##### INFORMATION #####
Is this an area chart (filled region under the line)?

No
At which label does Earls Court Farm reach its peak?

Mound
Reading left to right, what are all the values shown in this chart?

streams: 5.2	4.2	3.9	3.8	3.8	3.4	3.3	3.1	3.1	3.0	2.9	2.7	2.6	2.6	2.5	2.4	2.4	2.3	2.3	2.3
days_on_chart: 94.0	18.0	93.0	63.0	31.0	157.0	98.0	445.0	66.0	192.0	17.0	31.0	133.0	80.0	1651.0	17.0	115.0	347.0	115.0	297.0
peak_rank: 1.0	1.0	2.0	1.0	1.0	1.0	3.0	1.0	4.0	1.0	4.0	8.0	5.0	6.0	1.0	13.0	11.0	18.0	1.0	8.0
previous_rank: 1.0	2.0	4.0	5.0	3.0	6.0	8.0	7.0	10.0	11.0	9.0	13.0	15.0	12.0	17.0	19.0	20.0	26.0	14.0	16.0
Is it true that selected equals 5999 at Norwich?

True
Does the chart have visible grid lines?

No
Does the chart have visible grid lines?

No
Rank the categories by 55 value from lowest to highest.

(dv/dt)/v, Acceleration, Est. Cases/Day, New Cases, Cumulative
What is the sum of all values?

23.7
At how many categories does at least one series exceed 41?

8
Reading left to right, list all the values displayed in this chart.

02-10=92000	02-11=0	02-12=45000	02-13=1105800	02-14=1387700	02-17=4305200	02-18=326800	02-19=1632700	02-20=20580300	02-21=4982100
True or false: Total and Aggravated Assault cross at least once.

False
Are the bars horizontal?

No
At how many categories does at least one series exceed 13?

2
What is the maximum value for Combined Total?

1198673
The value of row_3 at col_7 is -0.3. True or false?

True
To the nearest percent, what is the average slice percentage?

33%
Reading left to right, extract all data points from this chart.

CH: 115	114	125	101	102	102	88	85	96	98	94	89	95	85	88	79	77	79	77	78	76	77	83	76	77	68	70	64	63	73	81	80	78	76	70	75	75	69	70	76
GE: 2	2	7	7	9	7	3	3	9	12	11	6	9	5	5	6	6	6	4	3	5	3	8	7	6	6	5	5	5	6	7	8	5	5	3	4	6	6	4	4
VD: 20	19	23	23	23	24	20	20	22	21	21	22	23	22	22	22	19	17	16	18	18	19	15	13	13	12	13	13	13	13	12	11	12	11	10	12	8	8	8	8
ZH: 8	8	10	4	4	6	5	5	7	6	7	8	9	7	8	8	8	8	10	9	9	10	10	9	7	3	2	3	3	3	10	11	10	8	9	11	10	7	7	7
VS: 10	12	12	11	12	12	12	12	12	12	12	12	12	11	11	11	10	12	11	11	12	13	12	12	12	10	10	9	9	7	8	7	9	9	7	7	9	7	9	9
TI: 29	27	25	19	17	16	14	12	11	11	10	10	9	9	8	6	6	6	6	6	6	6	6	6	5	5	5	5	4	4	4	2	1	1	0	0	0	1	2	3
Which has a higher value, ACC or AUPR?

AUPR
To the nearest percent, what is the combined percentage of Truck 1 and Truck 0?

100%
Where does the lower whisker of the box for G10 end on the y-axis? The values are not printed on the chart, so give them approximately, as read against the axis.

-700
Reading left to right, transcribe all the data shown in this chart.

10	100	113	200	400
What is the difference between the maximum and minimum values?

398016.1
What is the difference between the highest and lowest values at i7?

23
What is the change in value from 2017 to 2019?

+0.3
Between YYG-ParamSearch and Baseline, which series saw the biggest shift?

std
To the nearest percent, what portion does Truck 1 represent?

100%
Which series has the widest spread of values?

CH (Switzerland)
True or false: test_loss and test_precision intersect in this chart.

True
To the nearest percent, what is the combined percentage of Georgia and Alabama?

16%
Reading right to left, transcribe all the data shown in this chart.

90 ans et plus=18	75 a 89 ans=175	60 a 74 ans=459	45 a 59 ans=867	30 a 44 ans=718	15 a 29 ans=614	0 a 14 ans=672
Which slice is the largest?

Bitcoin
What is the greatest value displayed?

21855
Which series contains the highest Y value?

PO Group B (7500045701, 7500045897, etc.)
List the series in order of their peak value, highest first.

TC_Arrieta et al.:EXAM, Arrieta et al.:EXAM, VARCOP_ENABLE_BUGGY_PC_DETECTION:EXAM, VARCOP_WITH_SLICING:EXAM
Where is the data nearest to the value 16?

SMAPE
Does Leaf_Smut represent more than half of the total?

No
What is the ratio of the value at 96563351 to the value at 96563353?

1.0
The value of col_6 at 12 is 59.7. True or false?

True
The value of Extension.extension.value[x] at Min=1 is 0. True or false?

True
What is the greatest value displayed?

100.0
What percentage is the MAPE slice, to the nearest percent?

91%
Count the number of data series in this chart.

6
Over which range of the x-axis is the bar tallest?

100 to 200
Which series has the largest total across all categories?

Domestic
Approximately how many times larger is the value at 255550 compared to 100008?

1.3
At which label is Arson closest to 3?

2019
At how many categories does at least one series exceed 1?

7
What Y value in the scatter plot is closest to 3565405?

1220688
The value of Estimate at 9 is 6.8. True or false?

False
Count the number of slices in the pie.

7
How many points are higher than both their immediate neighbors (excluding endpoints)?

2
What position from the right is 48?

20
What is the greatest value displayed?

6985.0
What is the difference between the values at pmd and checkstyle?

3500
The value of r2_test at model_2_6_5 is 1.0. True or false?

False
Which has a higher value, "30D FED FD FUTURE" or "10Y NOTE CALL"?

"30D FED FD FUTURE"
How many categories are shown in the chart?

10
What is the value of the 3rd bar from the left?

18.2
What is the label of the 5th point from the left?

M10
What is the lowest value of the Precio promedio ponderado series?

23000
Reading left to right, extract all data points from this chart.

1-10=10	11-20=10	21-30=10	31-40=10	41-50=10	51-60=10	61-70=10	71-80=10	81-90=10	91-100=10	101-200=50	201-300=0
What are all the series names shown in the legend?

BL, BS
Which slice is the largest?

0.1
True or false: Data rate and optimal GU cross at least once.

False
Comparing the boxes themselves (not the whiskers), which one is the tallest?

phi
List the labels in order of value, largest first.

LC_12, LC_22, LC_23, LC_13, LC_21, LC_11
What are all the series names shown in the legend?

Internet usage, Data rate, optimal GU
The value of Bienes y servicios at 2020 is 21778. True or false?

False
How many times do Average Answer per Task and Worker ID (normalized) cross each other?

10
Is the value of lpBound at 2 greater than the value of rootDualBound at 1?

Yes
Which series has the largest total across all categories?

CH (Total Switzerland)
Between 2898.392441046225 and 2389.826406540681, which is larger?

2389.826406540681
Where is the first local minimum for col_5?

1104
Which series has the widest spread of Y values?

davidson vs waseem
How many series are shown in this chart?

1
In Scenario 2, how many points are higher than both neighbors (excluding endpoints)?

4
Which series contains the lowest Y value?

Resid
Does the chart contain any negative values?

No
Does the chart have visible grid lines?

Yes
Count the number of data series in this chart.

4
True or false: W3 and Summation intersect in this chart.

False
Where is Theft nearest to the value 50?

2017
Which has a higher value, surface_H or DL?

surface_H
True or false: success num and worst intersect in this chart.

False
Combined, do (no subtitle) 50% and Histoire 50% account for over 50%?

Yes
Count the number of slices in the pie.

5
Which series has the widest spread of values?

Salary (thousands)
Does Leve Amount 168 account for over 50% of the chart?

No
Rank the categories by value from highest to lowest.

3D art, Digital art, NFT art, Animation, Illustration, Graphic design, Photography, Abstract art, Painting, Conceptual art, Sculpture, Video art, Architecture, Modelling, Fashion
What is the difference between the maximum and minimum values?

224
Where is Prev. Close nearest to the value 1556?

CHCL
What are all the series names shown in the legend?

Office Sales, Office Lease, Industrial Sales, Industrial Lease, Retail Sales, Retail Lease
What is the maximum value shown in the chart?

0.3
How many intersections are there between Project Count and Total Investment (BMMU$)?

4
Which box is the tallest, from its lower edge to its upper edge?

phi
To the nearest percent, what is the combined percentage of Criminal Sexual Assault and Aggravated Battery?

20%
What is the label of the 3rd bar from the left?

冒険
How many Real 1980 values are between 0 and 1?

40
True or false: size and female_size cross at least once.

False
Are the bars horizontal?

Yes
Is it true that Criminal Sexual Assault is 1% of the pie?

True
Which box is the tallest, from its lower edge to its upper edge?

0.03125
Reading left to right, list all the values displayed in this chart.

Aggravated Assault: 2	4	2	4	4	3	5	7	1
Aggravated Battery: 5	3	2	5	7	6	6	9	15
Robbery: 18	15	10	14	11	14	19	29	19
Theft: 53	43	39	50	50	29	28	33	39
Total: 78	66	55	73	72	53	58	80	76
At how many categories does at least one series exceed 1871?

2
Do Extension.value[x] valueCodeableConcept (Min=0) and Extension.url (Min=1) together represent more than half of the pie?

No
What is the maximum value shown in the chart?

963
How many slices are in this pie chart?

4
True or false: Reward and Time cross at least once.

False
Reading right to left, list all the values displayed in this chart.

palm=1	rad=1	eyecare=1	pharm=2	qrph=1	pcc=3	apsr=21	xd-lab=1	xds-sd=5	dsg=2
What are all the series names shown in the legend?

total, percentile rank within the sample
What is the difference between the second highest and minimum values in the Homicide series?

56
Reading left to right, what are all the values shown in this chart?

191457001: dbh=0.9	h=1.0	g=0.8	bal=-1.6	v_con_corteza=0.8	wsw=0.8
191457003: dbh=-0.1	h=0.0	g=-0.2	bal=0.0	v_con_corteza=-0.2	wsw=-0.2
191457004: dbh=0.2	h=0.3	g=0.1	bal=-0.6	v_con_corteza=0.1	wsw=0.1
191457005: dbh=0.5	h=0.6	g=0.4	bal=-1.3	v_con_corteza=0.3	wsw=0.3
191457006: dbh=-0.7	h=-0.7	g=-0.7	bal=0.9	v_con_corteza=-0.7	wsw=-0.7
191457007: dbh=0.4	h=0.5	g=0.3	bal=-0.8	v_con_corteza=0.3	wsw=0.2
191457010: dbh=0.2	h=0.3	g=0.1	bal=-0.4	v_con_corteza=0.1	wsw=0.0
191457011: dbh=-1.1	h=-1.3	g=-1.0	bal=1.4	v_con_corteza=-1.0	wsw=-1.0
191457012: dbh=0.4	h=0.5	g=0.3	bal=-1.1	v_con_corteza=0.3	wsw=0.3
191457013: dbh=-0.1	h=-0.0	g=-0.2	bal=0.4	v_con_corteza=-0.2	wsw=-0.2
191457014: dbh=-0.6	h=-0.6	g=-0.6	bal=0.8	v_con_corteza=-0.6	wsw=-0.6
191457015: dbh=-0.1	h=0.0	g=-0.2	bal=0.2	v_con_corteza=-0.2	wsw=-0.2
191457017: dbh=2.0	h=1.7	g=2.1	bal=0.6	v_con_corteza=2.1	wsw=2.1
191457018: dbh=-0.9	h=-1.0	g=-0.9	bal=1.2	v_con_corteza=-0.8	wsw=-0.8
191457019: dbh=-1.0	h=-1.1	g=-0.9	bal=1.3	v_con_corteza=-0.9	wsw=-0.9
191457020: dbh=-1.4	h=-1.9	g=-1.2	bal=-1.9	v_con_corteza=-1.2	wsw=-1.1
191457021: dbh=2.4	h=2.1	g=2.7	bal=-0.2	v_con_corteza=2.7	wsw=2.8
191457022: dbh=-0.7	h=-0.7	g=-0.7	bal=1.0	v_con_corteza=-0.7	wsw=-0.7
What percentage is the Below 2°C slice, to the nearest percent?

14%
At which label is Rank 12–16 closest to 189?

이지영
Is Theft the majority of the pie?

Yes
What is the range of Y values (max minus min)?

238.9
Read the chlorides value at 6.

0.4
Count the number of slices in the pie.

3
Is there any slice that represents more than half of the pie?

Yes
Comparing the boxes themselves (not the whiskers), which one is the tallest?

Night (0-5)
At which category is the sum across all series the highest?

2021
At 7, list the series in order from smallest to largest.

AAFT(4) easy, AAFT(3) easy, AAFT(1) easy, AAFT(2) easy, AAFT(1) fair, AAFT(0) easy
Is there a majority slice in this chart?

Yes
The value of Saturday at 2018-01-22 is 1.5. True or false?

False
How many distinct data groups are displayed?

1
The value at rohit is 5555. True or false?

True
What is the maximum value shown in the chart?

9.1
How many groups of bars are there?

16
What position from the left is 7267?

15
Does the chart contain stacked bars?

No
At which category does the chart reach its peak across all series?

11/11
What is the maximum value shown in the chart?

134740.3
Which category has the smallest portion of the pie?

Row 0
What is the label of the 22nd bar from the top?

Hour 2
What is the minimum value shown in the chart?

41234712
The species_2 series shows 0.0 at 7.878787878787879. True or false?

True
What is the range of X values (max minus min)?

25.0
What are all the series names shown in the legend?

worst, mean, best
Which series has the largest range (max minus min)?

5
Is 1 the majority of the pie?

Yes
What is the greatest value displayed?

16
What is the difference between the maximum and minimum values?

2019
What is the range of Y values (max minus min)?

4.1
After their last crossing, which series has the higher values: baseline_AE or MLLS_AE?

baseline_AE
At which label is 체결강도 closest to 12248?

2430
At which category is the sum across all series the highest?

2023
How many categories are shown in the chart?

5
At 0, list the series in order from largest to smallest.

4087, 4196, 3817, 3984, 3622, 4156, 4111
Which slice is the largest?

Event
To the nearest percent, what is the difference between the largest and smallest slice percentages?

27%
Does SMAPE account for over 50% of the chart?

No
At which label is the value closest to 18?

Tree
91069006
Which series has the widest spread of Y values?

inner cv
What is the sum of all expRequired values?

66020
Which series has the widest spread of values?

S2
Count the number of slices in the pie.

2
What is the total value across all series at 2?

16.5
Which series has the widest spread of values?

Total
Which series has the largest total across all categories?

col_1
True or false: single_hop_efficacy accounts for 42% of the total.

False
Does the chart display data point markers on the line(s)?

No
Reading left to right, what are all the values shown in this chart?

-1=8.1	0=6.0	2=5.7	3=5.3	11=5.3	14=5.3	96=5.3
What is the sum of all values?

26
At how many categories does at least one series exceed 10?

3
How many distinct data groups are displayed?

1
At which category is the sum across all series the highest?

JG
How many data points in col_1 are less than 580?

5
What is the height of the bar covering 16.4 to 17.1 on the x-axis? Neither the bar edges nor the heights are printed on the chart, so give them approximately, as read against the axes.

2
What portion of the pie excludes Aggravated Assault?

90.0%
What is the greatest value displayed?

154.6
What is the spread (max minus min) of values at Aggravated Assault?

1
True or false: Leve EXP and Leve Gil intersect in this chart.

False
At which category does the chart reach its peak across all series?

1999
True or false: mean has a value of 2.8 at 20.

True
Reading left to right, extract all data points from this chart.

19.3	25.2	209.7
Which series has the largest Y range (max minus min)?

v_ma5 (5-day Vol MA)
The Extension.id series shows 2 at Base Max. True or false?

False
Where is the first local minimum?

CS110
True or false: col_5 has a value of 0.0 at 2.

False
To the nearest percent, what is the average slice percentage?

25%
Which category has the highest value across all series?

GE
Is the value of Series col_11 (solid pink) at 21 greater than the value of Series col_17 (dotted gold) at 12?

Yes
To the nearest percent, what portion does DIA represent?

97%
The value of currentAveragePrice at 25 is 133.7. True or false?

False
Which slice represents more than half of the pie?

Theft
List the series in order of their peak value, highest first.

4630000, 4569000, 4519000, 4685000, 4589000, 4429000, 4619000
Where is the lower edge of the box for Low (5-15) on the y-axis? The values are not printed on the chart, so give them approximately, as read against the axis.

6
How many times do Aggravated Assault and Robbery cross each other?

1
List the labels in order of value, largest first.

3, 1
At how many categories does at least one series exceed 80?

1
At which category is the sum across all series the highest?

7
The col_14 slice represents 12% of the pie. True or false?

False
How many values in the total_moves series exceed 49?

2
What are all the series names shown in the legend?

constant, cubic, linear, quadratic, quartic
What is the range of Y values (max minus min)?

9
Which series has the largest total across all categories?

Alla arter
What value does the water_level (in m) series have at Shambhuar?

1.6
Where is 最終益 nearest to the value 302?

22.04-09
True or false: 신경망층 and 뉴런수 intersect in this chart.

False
#####
Put the lines into a numbered list, beginning at the very top of the items and stopping after the line that contains "Which has a higher value, ACC or AUPR?". Include that line and leave out the blank lines.

1. Is this an area chart (filled region under the line)?
2. No
3. At which label does Earls Court Farm reach its peak?
4. Mound
5. Reading left to right, what are all the values shown in this chart?
6. streams: 5.2	4.2	3.9	3.8	3.8	3.4	3.3	3.1	3.1	3.0	2.9	2.7	2.6	2.6	2.5	2.4	2.4	2.3	2.3	2.3
7. days_on_chart: 94.0	18.0	93.0	63.0	31.0	157.0	98.0	445.0	66.0	192.0	17.0	31.0	133.0	80.0	1651.0	17.0	115.0	347.0	115.0	297.0
8. peak_rank: 1.0	1.0	2.0	1.0	1.0	1.0	3.0	1.0	4.0	1.0	4.0	8.0	5.0	6.0	1.0	13.0	11.0	18.0	1.0	8.0
9. previous_rank: 1.0	2.0	4.0	5.0	3.0	6.0	8.0	7.0	10.0	11.0	9.0	13.0	15.0	12.0	17.0	19.0	20.0	26.0	14.0	16.0
10. Is it true that selected equals 5999 at Norwich?
11. True
12. Does the chart have visible grid lines?
13. No
14. Does the chart have visible grid lines?
15. No
16. Rank the categories by 55 value from lowest to highest.
17. (dv/dt)/v, Acceleration, Est. Cases/Day, New Cases, Cumulative
18. What is the sum of all values?
19. 23.7
20. At how many categories does at least one series exceed 41?
21. 8
22. Reading left to right, list all the values displayed in this chart.
23. 02-10=92000	02-11=0	02-12=45000	02-13=1105800	02-14=1387700	02-17=4305200	02-18=326800	02-19=1632700	02-20=20580300	02-21=4982100
24. True or false: Total and Aggravated Assault cross at least once.
25. False
26. Are the bars horizontal?
27. No
28. At how many categories does at least one series exceed 13?
29. 2
30. What is the maximum value for Combined Total?
31. 1198673
32. The value of row_3 at col_7 is -0.3. True or false?
33. True
34. To the nearest percent, what is the average slice percentage?
35. 33%
36. Reading left to right, extract all data points from this chart.
37. CH: 115	114	125	101	102	102	88	85	96	98	94	89	95	85	88	79	77	79	77	78	76	77	83	76	77	68	70	64	63	73	81	80	78	76	70	75	75	69	70	76
38. GE: 2	2	7	7	9	7	3	3	9	12	11	6	9	5	5	6	6	6	4	3	5	3	8	7	6	6	5	5	5	6	7	8	5	5	3	4	6	6	4	4
39. VD: 20	19	23	23	23	24	20	20	22	21	21	22	23	22	22	22	19	17	16	18	18	19	15	13	13	12	13	13	13	13	12	11	12	11	10	12	8	8	8	8
40. ZH: 8	8	10	4	4	6	5	5	7	6	7	8	9	7	8	8	8	8	10	9	9	10	10	9	7	3	2	3	3	3	10	11	10	8	9	11	10	7	7	7
41. VS: 10	12	12	11	12	12	12	12	12	12	12	12	12	11	11	11	10	12	11	11	12	13	12	12	12	10	10	9	9	7	8	7	9	9	7	7	9	7	9	9
42. TI: 29	27	25	19	17	16	14	12	11	11	10	10	9	9	8	6	6	6	6	6	6	6	6	6	5	5	5	5	4	4	4	2	1	1	0	0	0	1	2	3
43. Which has a higher value, ACC or AUPR?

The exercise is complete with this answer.